Expect a smoother ride in 2009, industry experts say. Gasoline could hug $1.50 a gallon. Crude oil, once thought to reach $200 a barrel, could stay well below $50.
The worst economic crisis since the Great Depression has lessened the demand for fossil fuels around the world. Americans are driving fewer miles, while growing economic powers such as China and India have begun to stop gorging on petroleum.
Along with the drop in demand was the removal of investment dollars from the commodity markets. That should limit how much oil and gasoline prices can swing, since hedge funds and banks can no longer borrow money at low rates to speculate on energy.
"We're not going to see the kinds of spikes we've seen in the past," Alaron Trading Corp. analyst Phil Flynn said. "The days of [borrowing] easy money are over."
When oil hit a record $147 a barrel in July, legislators claimed speculators were the culprits. What the investment dollars linked to speculators did was increase the volatility of the prices, such that the price of a barrel of oil could move by more than $110 in just six months, Flynn said.
What mainly drove up oil and gasoline prices were supply and demand, the same basic forces that have caused the fuels to plunge in value since the summer.
Up until a worldwide economic implosion, the markets assumed that demand for oil from ascendant countries such as China and India would outstrip supply from aging fields in the Arabian Peninsula.
During the first half of 2006, global daily demand for oil increased by an average of 500,000 barrels, to roughly 86 million barrels, according to Goldman Sachs.
Demand fell during the next six months to a year-over-year decline of 1 million barrels a day. Goldman Sachs forecasts an additional average decline in demand of 2 million barrels a day in the first half of 2009.
"It's quite clear that emerging-country demand growth will lose a lot of momentum and even grind to a halt," said Antoine Halff, head of commodities research at the Newedge USA LLC global brokerage.
The economic situation is so dire that oil prices fell almost 28 percent in the three days after the Organization of the Petroleum Exporting Countries announced it would trim total daily output by 4.2 million barrels at the start of next year.
The consensus among analysts is that oil will stay between $25 and $50 a barrel. Gasoline could hit $1 a gallon, according to Flynn.
Those prices rearrange an entire energy sector, possibly halting a shift toward renewable sources. Profit margins for wind turbines shrink when oil falls below $70, according to German manufacturer Siemens.
And no new biofuel can compete against $1-a-gallon gasoline, according to cellulosic ethanol-maker Coskata in Warrenville.
The difficulties in the private sector shift more of the burden for developing alternative energy onto the government. It will take government incentives to move Americans away from petroleum, shielding them from prices that eventually will rebound, said Rebecca Stanfield, a senior energy advocate for the Natural Resources Defense Council.
"We should be preparing for more expensive gasoline," Stanfield said. "People are smart enough to know that it will happen again and that what the government can do for us is not control the price of oil but lessen our dependence on oil."

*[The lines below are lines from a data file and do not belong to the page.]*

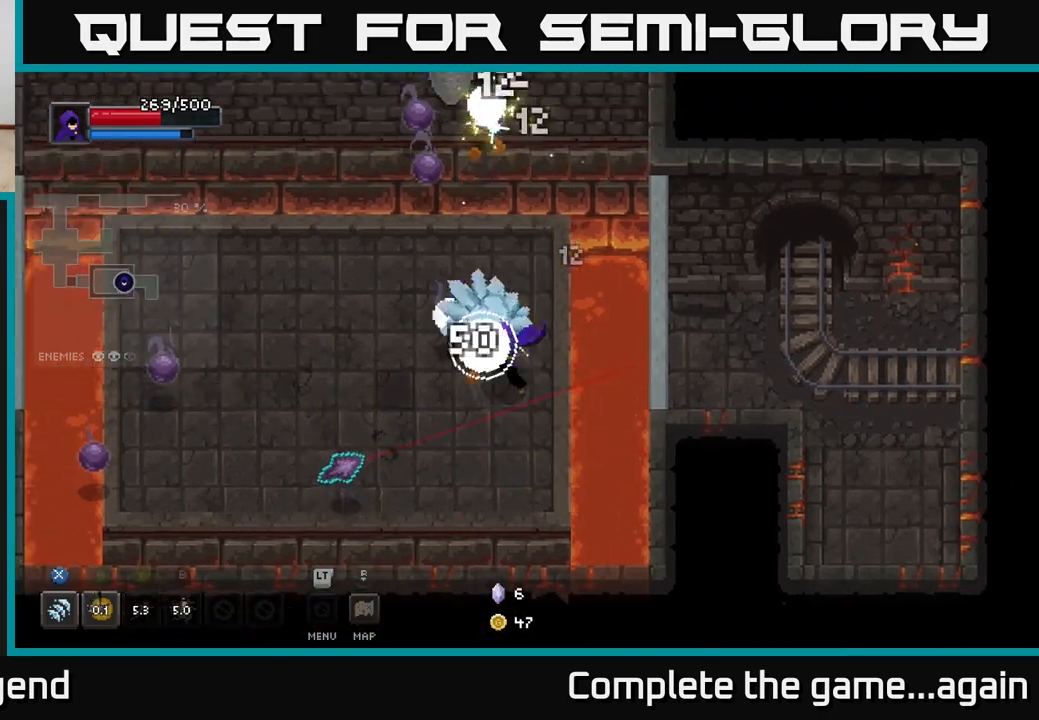
{"buttons": [], "left_stick": "down-left", "right_stick": "center", "events": [[167, "left_stick", "center"], [283, "left_stick", "down-left"]]}
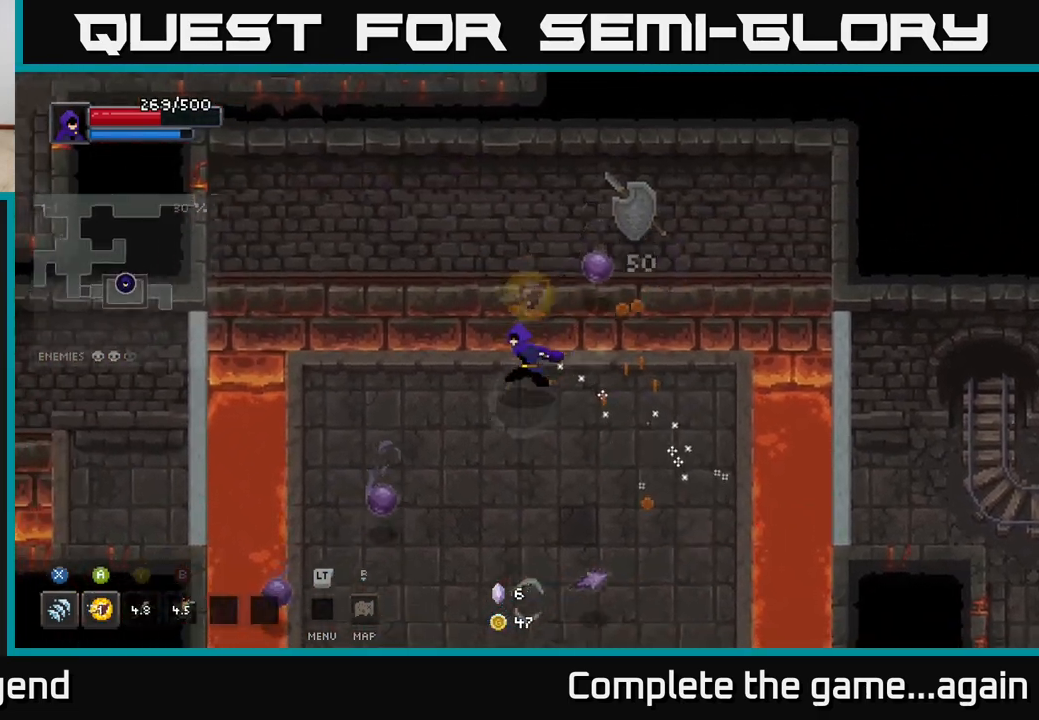
{"buttons": ["X"], "left_stick": "down-left", "right_stick": "center", "events": [[150, "X", "down"]]}
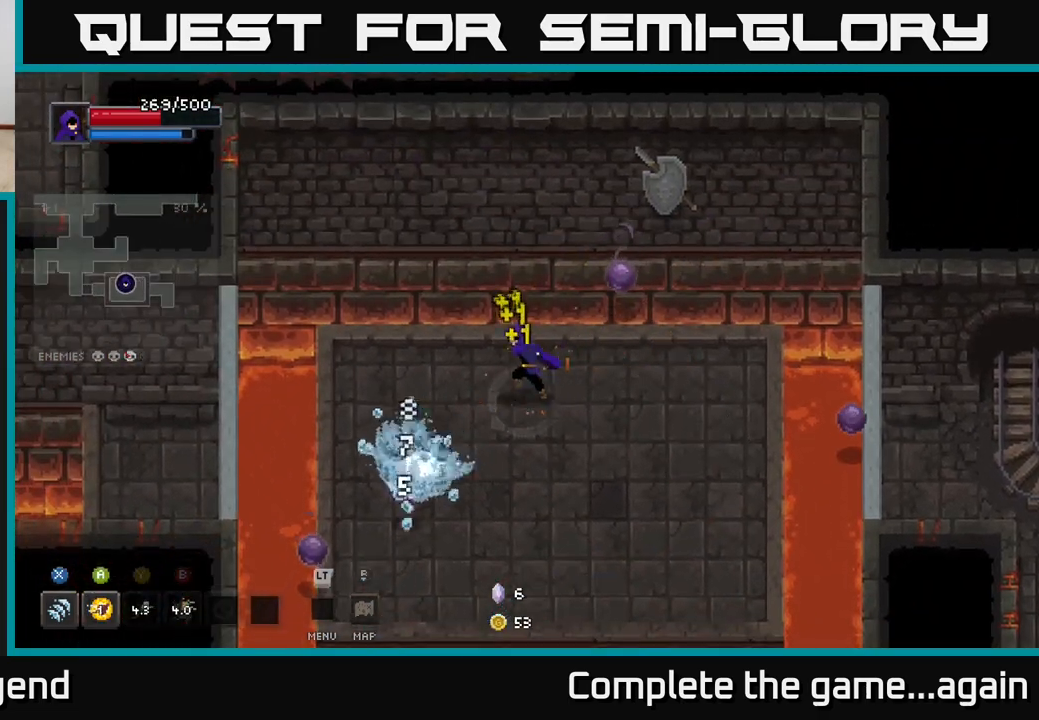
{"buttons": ["X"], "left_stick": "up-right", "right_stick": "center", "events": [[67, "X", "up"], [167, "left_stick", "down-right"], [217, "left_stick", "up-right"], [283, "X", "down"]]}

The current low prices also affect the foreign governments funded by their oil reserves. Some countries have a single-digit cost for extracting oil, making it easier for them to weather prolonged drops in prices.
Falling prices permanently could undermine governments in Venezuela, Nigeria and Iran, potentially cutting back supplies and causing prices to increase.
"With less money to go around, it's unclear whether those countries will be stable enough to not cause a supply disruption," Halff said. "Those political regimes have bet their survival on a high degree of social spending."